** Opening SOURCE RECORDS block **

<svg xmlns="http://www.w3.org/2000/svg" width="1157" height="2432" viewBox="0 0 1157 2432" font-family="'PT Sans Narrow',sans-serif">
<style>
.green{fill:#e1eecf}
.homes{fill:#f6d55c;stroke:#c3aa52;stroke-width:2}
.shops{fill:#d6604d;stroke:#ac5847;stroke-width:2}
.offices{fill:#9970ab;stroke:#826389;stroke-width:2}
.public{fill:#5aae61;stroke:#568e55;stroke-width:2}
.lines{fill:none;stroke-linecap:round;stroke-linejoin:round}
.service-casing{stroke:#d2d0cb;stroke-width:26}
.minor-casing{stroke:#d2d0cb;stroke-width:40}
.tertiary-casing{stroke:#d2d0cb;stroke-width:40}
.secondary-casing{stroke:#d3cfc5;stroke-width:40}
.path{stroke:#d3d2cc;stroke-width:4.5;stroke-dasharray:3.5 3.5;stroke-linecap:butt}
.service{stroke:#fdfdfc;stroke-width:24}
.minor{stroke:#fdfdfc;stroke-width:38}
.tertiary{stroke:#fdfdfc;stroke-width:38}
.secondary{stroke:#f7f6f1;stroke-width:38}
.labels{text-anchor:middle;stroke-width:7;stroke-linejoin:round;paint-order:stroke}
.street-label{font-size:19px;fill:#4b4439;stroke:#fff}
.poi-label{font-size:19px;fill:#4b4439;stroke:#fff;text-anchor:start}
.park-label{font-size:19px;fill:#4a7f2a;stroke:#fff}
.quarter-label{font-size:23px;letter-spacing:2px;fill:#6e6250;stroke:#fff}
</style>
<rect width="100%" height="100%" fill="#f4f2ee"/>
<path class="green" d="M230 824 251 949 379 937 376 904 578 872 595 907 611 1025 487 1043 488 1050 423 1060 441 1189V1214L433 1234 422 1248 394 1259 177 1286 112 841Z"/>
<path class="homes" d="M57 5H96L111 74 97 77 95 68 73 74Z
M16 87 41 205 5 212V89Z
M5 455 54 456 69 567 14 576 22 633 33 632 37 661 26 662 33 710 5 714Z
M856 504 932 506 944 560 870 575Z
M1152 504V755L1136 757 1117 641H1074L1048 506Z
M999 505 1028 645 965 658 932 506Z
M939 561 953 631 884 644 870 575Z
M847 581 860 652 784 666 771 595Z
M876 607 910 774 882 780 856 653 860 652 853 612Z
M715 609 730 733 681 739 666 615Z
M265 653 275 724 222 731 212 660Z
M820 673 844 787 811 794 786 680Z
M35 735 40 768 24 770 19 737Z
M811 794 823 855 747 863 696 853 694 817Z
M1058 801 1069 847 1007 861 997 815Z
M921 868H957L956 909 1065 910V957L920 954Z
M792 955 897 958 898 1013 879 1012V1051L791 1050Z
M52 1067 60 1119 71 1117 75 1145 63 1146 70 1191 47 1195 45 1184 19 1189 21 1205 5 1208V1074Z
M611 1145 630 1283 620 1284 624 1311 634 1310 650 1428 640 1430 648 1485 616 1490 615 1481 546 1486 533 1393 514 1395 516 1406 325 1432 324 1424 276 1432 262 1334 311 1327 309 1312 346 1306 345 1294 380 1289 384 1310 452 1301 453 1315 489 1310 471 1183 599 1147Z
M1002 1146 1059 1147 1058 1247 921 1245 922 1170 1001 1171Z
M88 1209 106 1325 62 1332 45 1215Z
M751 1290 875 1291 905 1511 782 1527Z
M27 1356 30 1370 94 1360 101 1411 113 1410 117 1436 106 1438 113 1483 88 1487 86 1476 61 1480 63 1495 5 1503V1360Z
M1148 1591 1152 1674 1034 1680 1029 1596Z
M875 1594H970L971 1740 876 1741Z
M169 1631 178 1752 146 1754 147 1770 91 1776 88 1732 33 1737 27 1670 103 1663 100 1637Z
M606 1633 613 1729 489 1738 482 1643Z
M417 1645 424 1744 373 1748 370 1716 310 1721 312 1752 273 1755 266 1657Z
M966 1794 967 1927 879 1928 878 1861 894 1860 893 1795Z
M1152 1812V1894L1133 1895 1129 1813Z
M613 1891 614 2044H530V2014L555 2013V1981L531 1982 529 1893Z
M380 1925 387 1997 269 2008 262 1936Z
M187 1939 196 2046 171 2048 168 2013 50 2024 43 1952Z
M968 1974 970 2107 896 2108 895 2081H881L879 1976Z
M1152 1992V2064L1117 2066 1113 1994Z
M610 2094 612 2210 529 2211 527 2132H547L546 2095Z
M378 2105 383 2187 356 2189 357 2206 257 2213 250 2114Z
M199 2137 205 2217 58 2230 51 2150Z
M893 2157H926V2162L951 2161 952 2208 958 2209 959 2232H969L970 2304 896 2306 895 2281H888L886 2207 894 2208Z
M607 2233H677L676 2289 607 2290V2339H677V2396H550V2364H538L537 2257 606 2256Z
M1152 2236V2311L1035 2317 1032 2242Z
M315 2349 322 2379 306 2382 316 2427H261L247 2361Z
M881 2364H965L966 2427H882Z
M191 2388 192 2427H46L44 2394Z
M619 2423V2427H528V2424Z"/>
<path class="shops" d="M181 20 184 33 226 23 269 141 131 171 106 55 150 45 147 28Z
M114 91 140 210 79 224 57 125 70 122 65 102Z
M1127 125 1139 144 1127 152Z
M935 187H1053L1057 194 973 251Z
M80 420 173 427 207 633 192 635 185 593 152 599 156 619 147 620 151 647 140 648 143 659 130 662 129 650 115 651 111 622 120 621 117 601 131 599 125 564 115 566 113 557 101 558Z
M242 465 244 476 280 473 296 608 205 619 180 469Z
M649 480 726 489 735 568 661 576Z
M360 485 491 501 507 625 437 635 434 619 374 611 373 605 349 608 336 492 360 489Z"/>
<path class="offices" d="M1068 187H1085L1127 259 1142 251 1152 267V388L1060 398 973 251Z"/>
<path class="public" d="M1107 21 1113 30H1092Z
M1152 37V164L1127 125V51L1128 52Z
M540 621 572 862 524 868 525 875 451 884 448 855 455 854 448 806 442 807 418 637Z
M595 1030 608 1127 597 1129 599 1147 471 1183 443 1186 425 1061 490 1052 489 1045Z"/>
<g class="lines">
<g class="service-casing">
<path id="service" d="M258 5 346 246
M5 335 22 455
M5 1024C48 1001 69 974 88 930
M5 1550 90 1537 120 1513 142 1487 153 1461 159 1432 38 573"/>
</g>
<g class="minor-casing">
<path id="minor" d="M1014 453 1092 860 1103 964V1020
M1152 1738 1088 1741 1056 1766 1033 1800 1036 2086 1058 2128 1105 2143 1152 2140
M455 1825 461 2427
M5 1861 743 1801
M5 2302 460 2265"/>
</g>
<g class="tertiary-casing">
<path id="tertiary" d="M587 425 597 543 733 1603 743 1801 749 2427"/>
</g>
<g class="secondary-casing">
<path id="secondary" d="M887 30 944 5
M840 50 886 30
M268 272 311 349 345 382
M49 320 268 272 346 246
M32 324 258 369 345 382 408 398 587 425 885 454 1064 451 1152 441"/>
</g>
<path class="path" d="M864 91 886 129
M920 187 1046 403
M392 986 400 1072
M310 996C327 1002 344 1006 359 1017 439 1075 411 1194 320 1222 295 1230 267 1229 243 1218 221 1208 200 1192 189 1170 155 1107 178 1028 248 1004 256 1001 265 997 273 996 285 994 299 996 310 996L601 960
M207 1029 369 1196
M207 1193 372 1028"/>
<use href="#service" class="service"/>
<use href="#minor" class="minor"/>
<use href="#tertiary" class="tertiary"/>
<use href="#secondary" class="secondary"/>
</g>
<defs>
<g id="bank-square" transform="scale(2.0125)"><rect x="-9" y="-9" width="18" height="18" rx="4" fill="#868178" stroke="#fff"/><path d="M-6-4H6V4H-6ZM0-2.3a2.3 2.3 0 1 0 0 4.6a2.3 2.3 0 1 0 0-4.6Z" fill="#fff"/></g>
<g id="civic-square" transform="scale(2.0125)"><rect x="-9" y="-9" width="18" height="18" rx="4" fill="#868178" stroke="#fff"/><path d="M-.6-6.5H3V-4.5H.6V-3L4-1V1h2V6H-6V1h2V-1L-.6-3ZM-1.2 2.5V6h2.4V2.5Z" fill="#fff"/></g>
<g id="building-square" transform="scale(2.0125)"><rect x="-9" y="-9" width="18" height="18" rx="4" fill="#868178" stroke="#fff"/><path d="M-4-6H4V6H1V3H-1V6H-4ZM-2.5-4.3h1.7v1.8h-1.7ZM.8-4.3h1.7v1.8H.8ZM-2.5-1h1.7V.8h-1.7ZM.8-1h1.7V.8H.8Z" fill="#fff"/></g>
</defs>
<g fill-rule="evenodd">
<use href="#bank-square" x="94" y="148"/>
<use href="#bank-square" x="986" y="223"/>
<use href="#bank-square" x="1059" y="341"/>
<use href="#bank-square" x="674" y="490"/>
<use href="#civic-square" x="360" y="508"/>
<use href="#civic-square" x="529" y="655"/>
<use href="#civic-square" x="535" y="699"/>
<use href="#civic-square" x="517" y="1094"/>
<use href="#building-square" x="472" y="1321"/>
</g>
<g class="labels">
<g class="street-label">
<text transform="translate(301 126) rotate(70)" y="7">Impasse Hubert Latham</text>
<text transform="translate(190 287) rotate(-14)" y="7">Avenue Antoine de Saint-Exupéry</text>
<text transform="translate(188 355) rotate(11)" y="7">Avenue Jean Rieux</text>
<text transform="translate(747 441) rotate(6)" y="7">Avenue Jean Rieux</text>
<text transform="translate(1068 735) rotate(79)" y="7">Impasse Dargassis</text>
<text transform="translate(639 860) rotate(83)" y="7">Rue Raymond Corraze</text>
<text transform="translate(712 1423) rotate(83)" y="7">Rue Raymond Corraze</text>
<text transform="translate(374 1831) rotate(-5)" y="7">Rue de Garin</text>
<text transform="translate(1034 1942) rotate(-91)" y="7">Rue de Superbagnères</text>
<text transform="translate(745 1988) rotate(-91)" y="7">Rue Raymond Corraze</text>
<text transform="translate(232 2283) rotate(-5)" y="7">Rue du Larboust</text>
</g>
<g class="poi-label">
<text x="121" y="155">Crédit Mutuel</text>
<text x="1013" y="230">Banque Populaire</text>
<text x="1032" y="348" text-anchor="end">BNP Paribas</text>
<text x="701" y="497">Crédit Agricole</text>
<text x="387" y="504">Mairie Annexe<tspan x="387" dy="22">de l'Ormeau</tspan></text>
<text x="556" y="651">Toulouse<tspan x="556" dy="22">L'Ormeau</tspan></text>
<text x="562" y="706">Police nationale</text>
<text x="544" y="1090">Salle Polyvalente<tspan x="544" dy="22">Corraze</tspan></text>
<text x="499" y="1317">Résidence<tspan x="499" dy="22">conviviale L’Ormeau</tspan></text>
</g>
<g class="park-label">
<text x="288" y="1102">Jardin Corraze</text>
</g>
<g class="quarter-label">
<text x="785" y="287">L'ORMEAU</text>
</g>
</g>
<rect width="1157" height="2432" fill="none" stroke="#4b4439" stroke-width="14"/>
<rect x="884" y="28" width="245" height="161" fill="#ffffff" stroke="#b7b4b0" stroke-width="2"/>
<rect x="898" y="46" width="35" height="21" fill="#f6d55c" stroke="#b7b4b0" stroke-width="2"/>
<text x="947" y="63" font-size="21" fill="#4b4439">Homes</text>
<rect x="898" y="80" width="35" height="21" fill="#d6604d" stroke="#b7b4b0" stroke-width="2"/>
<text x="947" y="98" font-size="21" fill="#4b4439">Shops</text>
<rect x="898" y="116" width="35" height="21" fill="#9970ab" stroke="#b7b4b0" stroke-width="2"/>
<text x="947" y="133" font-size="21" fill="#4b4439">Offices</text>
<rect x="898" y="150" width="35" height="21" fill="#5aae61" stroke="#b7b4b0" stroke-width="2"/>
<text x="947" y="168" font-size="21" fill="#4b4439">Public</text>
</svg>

** Closing SOURCE RECORDS block **

## TASK PROMPT
Filter the listing above for the string "linecap" and copy every matching line.

## ANSWER FOR THIS EXERCISE
.lines{fill:none;stroke-linecap:round;stroke-linejoin:round}
.path{stroke:#d3d2cc;stroke-width:4.5;stroke-dasharray:3.5 3.5;stroke-linecap:butt}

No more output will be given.